Progress in identifying symptomatic cases within the population has important implications for asymptomatic case detection. Both PACD and RACD will benefit from the improved mapping of passively detected cases at fine spatial resolution. Improvement in routine data quality is likely to enhance malaria cartography. A different challenge exists in areas where multiple malaria parasites co-infect (Cotter et al. 2013). Most of the approaches outlined for disease cartography often focus on one parasite species. For example, there has been some progress in mapping other malaria parasites on the continent such as P. vivax (Battle et al. 2019). There is increasing evidence of Pv distribution (Twohig et al. 2019). More effective approaches need to be developed for mapping co-infections (Commons et al. 2019). The challenges posed by P. vivax are considerable due to the biological characteristics (Mueller et al. 2009). P. vivax exhibits a dormant liver stage responsible for most relapses up to weeks or months after an initial attack (White 2011). This complicates the ability to detect and apply suitable cartographic approaches to the asymptomatic Pf and Pv co-infections within the population.

Conclusion

The last decade has seen a transformation in Health Management Information System (HMIS) data in Africa. Two key advances include data digitisation of data through DHIS2 and Firstly, the ability to define malaria-specific morbidity presenting to the health facilities through Test. Treat. Track (T3) initiative (World Health Organization 2012b). The potential benefit of this transformation cannot be over-stated since the data represent the entirety of the presenting cases in national public health systems in participating African countries. Moreover, most African nations now have operational digital and georeferenced HMIS, meaning that the ensemble of HMIS represents a powerful lens through which to assess the health of the people of Africa as a whole.
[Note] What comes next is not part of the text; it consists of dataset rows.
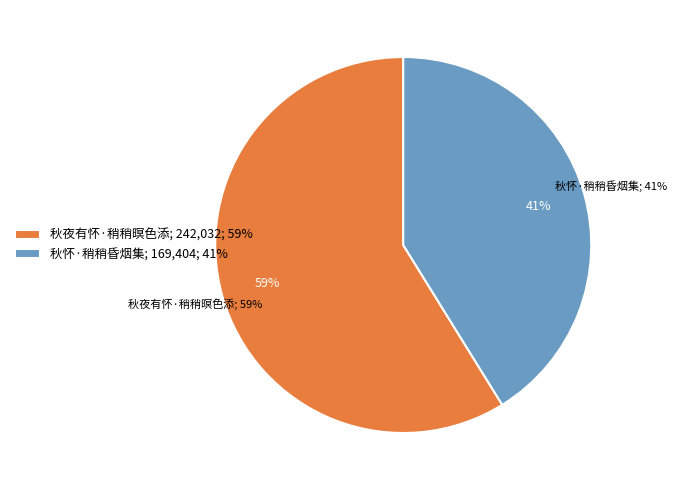

The 秋夜有怀·稍稍暝色添 slice represents 51% of the pie. True or false?

False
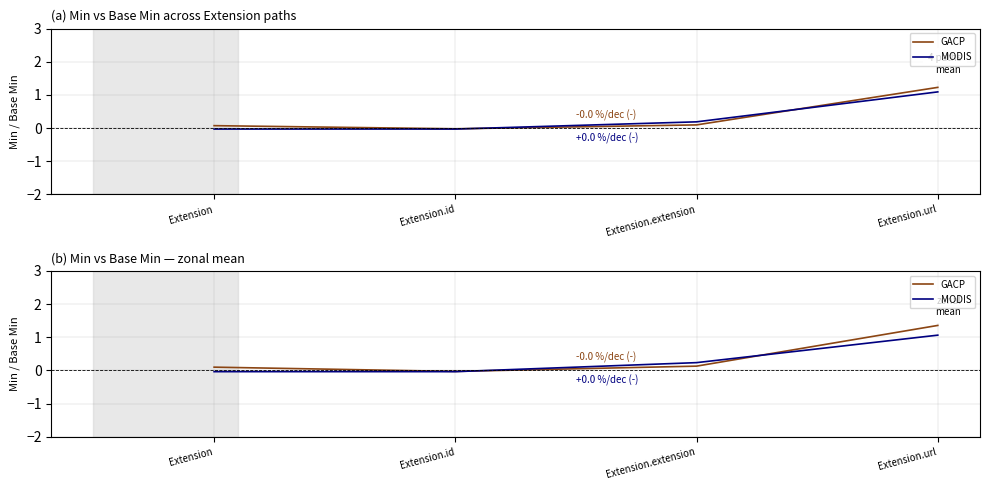

What is the difference between the second highest and minimum values in the GACP series?

0.2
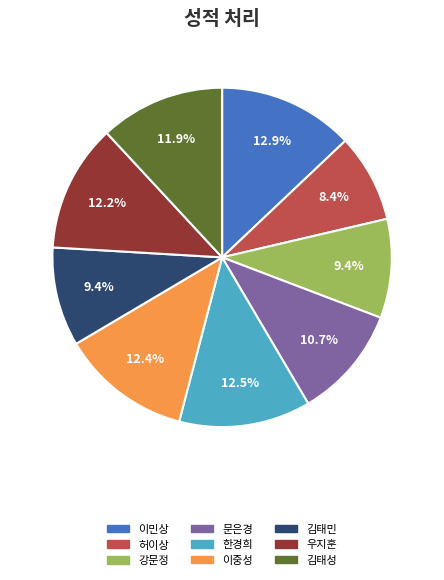

To the nearest percent, what portion does 이민상 represent?

13%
The data are subject to some biases, most notably that the public health system is only a part of the full health system, albeit a major part and that under-utilisation of the health system can occur at alarming rates, particularly in rural areas. Nevertheless, Bayesian statistical approaches have been developed by the authors that allow for suppression of these biases when mapping disease incidence through space and time. With appropriate Bayesian statistical handling, including the use of environmental covariates, the HMIS data have great potential for monitoring the health of Africa over space and time and for targeting interventions in both space and time. They have a particular utility for low endemicity settings, or in pre-elimination settings, where prevalence of disease is low and clustered in hotspots. In such settings, active case detection is extremely inefficient to the point of being unusable, and passive case detection, as afforded by the HMIS, can be invaluable for residual or emerging hotspot detection. We hope that this chapter will lead to greater awareness of the potential of African HMIS for and the space-time statistical techniques that allow their proper and principled use.